Con Barcelona lo he sentido exactamente igual. He notado de nuevo cómo se abría esa herida que no estaba cerrada sino latente. Han pasado los años, nuestras trayectorias nos han alejado o han modificado las ilusiones de la juventud y, sin embargo, sigo sin comprender que para alguien su lucha valga más que la vida de otra persona, que su odio y su rencor esté por encima de los sueños, de los objetivos o metas de aquel que por una simple casualidad, por un revés del destino, se ha cruzado en el camino de un desalmado en un día inoportuno. Cada vez que pasa sé que no lo comprendo porque, simplemente, hay cosas que no tienen explicación y mucho menos justificación; nada contesta al por qué. Y, lo que es peor, nada nos libra de que haya una nueva fecha y otro lugar. Los dóndes y cuándos que nos paralizan. 

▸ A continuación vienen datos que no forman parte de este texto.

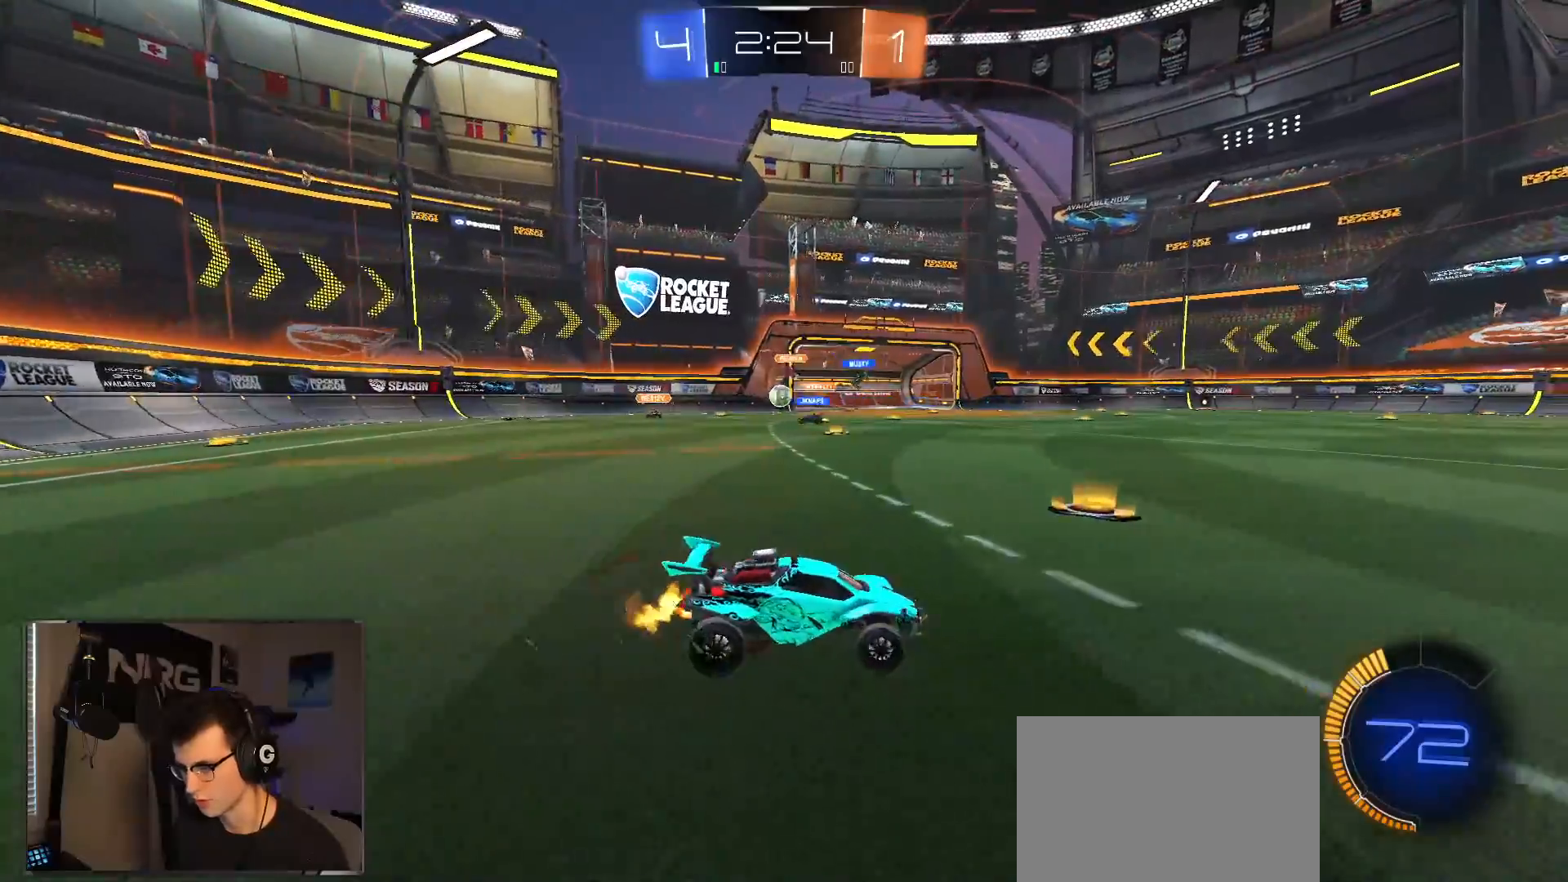
{"dt_ms": 500, "buttons": ["R2"], "left_stick": "right", "right_stick": "center", "events": [[17, "SQUARE", "up"]]}
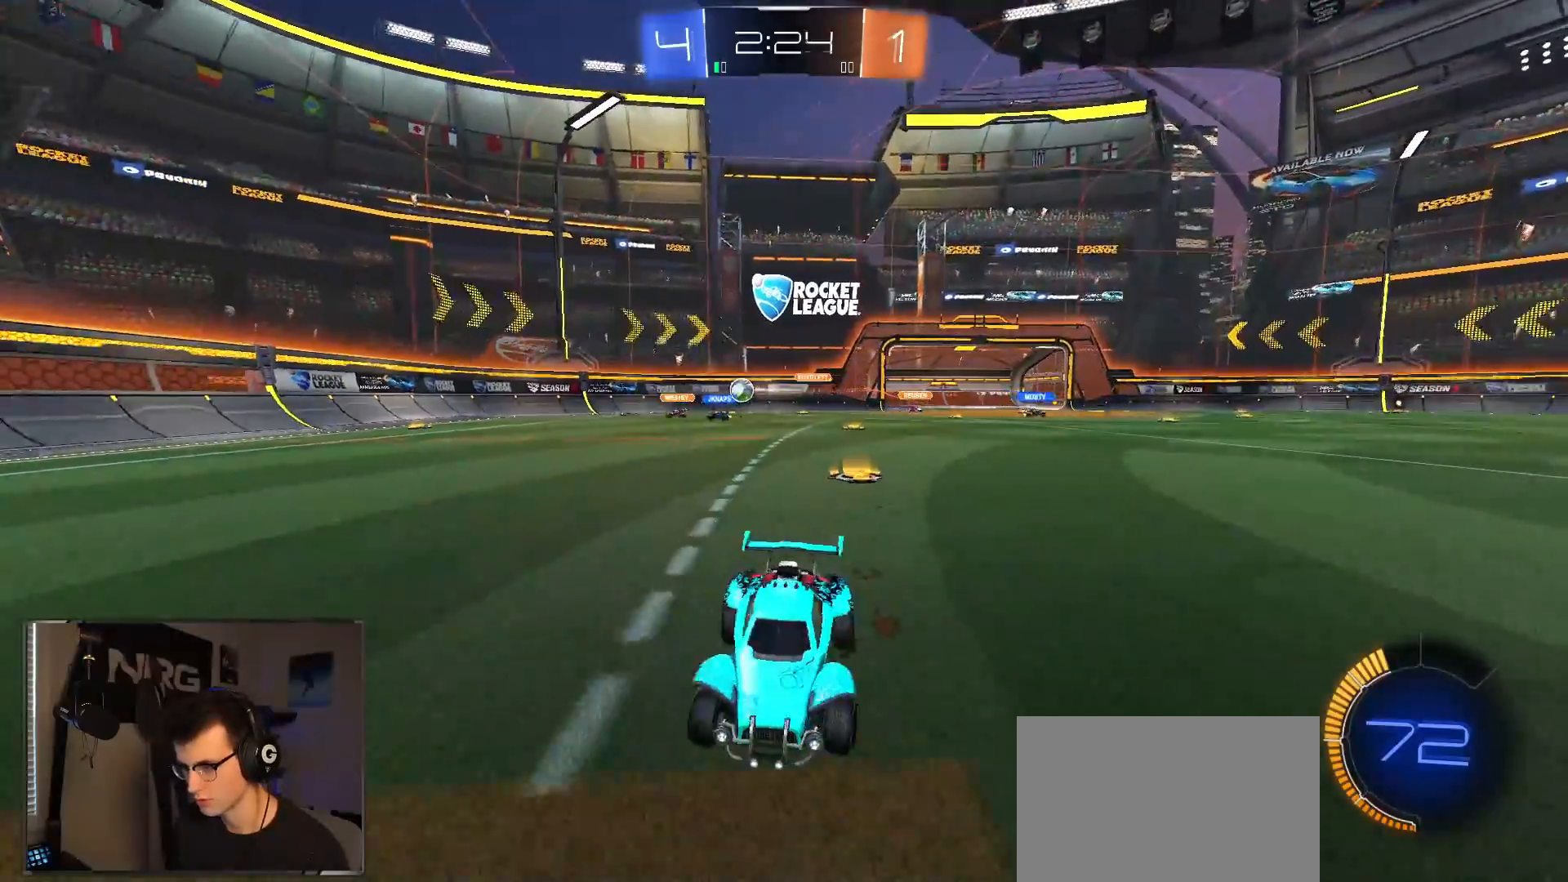
{"dt_ms": 500, "buttons": ["R2"], "left_stick": "right", "right_stick": "center", "events": [[117, "SQUARE", "down"], [217, "SQUARE", "up"]]}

Es imposible no sentir miedo, escapar del horror que suscita lo que vemos, librarnos de la sensación de impotencia, evitar las ganas de gritar ¡Basta ya! Imposible. No obstante, nos quedan los valores que renacen cuando ocurren sucesos como este: la solidaridad, la unión, el respeto, el cariño, la esperanza. Y nos queda también la decisión firme de librarnos del odio porque eso es lo que nos acerca a ellos, nos hace parecernos a los bárbaros, nos convierte en seres irracionales en un mundo que lo que requiere son humanos que rebosen humanidad. Como ayer, cuando el apoyo a Barcelona por el atentado fue unánime. Como ayer, pero siempre, y en cualquier punto y ante cualquier insensato acontecimiento. Como ayer, pero siempre. Y que no se nos olvide nunca.